Konon, katanya, orang ini agak edan. Tapi keluarganya mapan. Segala kebutuhannya tercukupi, jadi biarlah kalau mau bergaya aneh-aneh. Toh, tidak menyusahkan siapa-siapa.
Suatu kali saya bertemu dengannya di SPBU. Kebetulan kami satu antrean, motornya persis di depan saya. Selesai isi bensin, saya buntuti. Entah apa yang mendorong, mungkin sekadar rasa penasaran yang sudah lama mengendap. Di sebuah pinggir jalan yang agak sepi, saya panggil dia:
“Kene, Kang. Rokok-rokokan.”
Kebetulan saya sedang membawa rokok pemberian orang. Bukan rokok mahal. Rokok lokal, biasa saja. Tapi dia menyambut ramah:
“Oke... siap...”
Lalu dia keluarkan rokok dari tas pinggangnya. Satu bungkus cigarillos, belum dibuka. Satu lagi Marlboro merah, sudah berkurang beberapa batang.

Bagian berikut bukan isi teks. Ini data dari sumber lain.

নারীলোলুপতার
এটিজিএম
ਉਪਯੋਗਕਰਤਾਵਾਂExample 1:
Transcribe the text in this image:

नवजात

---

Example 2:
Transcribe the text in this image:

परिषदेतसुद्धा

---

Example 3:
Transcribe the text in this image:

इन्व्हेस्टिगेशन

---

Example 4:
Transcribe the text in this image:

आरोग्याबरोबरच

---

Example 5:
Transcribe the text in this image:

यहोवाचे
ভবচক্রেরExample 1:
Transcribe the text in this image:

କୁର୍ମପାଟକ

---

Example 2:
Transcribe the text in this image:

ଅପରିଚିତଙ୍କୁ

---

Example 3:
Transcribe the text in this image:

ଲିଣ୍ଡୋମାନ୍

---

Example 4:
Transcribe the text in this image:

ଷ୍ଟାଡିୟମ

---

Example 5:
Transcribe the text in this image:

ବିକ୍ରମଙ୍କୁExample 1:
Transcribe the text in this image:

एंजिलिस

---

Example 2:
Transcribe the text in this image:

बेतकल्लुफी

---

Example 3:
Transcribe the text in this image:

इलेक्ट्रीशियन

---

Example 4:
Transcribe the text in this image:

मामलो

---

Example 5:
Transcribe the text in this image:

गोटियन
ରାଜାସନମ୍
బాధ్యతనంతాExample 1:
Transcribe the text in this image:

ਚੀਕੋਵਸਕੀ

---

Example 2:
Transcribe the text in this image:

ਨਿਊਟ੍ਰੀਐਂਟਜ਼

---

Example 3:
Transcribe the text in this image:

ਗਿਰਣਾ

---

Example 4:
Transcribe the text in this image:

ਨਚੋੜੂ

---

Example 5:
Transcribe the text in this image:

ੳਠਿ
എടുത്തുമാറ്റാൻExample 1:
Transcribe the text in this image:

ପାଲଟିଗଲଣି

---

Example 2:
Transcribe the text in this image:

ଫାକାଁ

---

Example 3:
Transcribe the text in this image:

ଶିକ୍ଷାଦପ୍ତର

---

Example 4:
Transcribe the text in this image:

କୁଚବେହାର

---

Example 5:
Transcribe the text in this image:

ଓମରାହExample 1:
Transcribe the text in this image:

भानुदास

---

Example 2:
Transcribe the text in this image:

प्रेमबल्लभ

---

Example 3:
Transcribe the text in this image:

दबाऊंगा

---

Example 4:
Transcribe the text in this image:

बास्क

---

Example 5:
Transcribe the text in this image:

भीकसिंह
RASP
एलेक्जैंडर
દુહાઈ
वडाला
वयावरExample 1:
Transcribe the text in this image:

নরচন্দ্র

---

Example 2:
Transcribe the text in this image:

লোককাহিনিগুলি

Waduh... saya langsung merasa kalah merek.
Kami ngobrol ngalor-ngidul. Tentang cuaca, jalan rusak, kadang tanpa arah. Hingga akhirnya, karena rasa penasaran belum habis, saya tanya langsung:
“Jare wong-wong, awakmu edan lho, Kang.”
Dia menjawab santai, tanpa beban, tapi kata-katanya menghentak:
“Lho, ya gak opo-opo edan. Lha opo salah dadi wong edan?”
“Sing salah ki yen nyalahi uwong. Ngganggu uwong. Masio waras lek ngganggu uwong yo tetep salah. Tapi, edane tetep gak salah to?”

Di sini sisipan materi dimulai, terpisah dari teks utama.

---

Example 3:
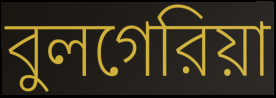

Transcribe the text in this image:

বুলগেরিয়া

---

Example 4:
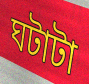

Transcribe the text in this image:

ঘটাটা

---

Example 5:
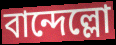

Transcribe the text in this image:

বান্দেল্লো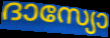
ദാസ്യോ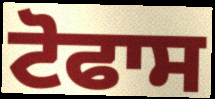
ਟੋਫਾਸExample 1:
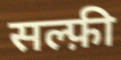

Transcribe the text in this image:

सल्फ़ी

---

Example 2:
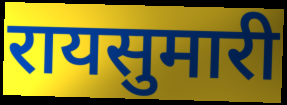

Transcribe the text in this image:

रायसुमारी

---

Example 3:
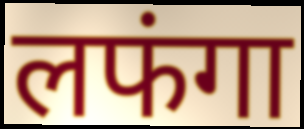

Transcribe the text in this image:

लफंगा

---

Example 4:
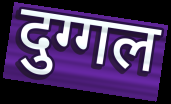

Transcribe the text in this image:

दुग्गल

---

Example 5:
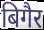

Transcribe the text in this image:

बिगैर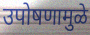
उपोषणामुळेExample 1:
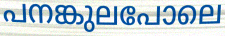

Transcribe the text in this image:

പനങ്കുലപോലെ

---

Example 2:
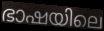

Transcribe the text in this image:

ഭാഷയിലെ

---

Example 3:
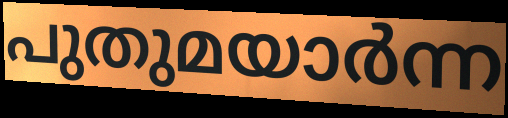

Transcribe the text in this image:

പുതുമയാർന്ന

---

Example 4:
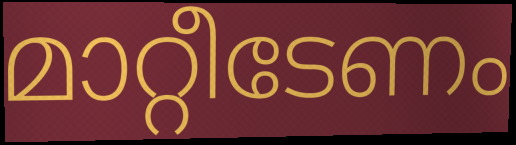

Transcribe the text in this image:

മാറ്റീടേണം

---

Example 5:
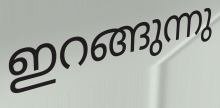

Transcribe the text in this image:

ഇറങ്ങുന്നുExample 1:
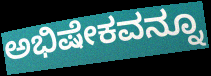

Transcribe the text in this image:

ಅಭಿಷೇಕವನ್ನೂ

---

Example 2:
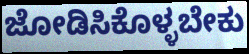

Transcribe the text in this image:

ಜೋಡಿಸಿಕೊಳ್ಳಬೇಕು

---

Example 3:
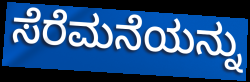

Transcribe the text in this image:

ಸೆರೆಮನೆಯನ್ನು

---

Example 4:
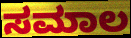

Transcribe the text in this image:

ಸಮಾಲ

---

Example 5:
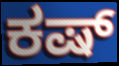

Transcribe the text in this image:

ಕಷ್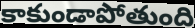
కాకుండాపోతుందిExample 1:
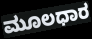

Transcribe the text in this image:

ಮೂಲಧಾರ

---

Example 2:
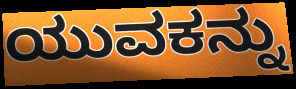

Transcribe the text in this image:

ಯುವಕನ್ನು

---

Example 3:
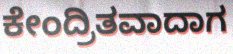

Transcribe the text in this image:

ಕೇಂದ್ರಿತವಾದಾಗ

Saya terdiam. Tak ada jawaban. Kalimat itu sudah cukup menjadi cermin bagi kita semua.
الجنون فنون
Kegilaan itu banyak bentuknya.
Ungkapan ini populer dalam bahasa Arab. Biasanya diucapkan setengah bercanda, setengah serius. Tapi maknanya dalam: kegilaan bukan sesuatu yang tunggal. Ia punya banyak rupa, bahkan bisa jadi lebih waras daripada kewarasan itu sendiri.
Sigmund Freud pernah berkata bahwa tak ada manusia yang benar-benar waras. Setiap orang menyimpan kegilaan kecil yang ditekan dalam-dalam agar tetap tampak “normal”.
Michel Foucault melihat kegilaan sebagai konstruksi sosial—produk sejarah, bukan hanya penyakit. Yang disebut gila kadang hanyalah mereka yang menolak tunduk pada akal sehat versi penguasa.
Mungkin mereka yang kita sebut edan itu bukan gila, tapi sedang membawa sesuatu yang tak kita pahami: cinta, luka, atau mungkin kejujuran yang tidak muat dalam kerangka "kewarasan umum".
Kita hidup di zaman yang senang melabeli: aneh, menyimpang, gila, tidak normal—padahal bisa jadi, mereka yang benar-benar jujur pada dirinya sendirilah yang kita labeli edan.
Mungkin memang dia edan. Tapi bisa jadi, kitalah yang terlalu lama hidup dalam kepura-puraan...
Dan mungkin, sebenarnya, justru kitalah yang gila.
Hanya karena mayoritas, kita tetap saja percaya diri: kitalah yang waras dan merekalah yang gila.